CHP Lideri Kemal Kılıçdaroğlu, bugün Eğitim ve Bilim İşgörenleri Sendikası (Eğitim İş) Genel Merkezi’ni ziyaret ederek Genel Başkan Kadem Özbay ile görüştü. Kılıçdaroğlu, ziyaretinin ardından X (Twitter) hesabından yaptığı açıklamada; “Bugün Eğitim-İş Sendikasını ziyaret ettim. Bir ülkenin öncelikli meselesi, kendi evlatlarıdır. Ancak Saray İktidarı geleceğimizi yok etmek için, elinden geleni ardına koymuyor; gözünü kırpmadan çocuklarımızı heba ediyor” ifadelerini kullandı.
CHP Lideri Kılıçdaroğlu’nun açıklaması şöyle:
“SİZDE AHLAK, VİCDAN NAMINA HİÇBİR ŞEY KALMADI MI: Millî Eğitim Bakanlığı 08 Eylül 2023’te bir genelge yayımlayarak, Ücretsiz Okul Yemeği Projesinin geçici süreyle durdurulduğunu ilan etti.
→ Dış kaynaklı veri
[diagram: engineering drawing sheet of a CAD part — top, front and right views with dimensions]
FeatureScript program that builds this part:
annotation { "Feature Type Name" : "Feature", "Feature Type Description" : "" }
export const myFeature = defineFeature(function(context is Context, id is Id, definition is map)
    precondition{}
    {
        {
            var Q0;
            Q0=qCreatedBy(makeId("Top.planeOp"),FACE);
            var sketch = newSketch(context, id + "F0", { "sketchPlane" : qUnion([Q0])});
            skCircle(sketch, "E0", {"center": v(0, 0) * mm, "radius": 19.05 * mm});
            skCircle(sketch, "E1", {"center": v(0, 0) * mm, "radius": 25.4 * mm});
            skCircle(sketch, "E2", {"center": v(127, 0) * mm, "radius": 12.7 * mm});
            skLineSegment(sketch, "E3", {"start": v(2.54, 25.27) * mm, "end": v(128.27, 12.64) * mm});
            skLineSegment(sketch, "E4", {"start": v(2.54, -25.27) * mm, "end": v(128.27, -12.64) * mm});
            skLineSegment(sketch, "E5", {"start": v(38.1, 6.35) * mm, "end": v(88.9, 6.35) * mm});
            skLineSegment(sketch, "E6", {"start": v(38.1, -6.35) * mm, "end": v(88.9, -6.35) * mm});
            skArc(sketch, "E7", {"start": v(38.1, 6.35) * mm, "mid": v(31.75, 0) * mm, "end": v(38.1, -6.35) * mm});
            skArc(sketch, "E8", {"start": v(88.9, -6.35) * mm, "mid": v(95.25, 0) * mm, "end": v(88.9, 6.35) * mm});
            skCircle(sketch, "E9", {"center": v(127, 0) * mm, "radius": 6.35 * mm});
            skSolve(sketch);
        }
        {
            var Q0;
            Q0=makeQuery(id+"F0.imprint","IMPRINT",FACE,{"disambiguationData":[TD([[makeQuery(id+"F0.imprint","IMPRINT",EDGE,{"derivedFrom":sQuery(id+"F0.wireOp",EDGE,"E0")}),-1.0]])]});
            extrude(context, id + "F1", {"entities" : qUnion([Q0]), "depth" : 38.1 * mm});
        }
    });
Erdoğan’a sormak isterim, tasarruf edecek başka bir şey kalmadı mı? Kendi Sağlık Bakanın ‘Çocuklarımızın 3 ana ve en az 2 ara öğünle beslenmeleri gerekir’ diyor, hadi muhalefeti geçtik, kendi bakanını da mı dinlemiyorsun? TÜİK ‘7 milyon 662 bin 807 çocuğumuz dengeli beslenemiyor’ diyor, bunu da mı duymuyorsun? Sarayındaki şatafattan, beslemelerinden, 5’li çetelerinin ballı ihalelerinden tasarruf ettin de sıra evlatlarımızın boğazına mı geldi? Sizde ahlak, vicdan namına hiçbir şey kalmadı mı?
SUSAN HERKESE YAZIKLAR OLSUN: Birleşmiş Milletler ‘Türkiye’de yetersiz beslenme nedeniyle 1 milyon 251 bin 285 çocuğun bodurluk sorunu yaşadığını’ söylüyor. Böyle bir ekonomik krizde, elde bu veriler varken, evlatlarımızı neden açlığa mahkum ediyorsun? Üstelik muhalefetin, yoksul ailelerin feryadını duyarak, TBMM’de ‘1 öğün ücretsiz yemek’ önergesini reddediyorsun. Bu, tasarrufu çetelerden değil, evlatlarımızdan yapmak istediğinin kanıtıdır. Buna susan herkese yazıklar olsun.
NE SİZ YOKSULLUĞA MAHKUMSUNUZ NE DE EVLATLARINIZ AÇLIĞI HAK EDİYOR: Son 20 yılda Milli Eğitim Bakanlığı ‘milli’ olma vasfını tamamen yitirdi. Çağdaşlıktan ve bilimsellikten uzaklaşarak, sadece ideolojik kararlara imza atar hale geldi. Liyakatsizlik tümüyle kurumsallaştı. Oysa bakanlığın derdi ideolojik çatışma alanları yaratmak değil, 21. yüzyılda internete erişemeyen 3 milyonu aşkın evladımız olmalıydı. Atama bekleyen 100 bini aşkın öğretmen, 60 bini aşkın hizmet personeli olmalıydı. Bu ülkenin annelerine sesleniyorum: Ne siz yoksulluğa mahkumsunuz ne de evlatlarınız açlığı hak ediyor. Sarayın sizi yok saymasına, ikinci sınıf vatandaş muamelesi yapmasına izin vermeyin.”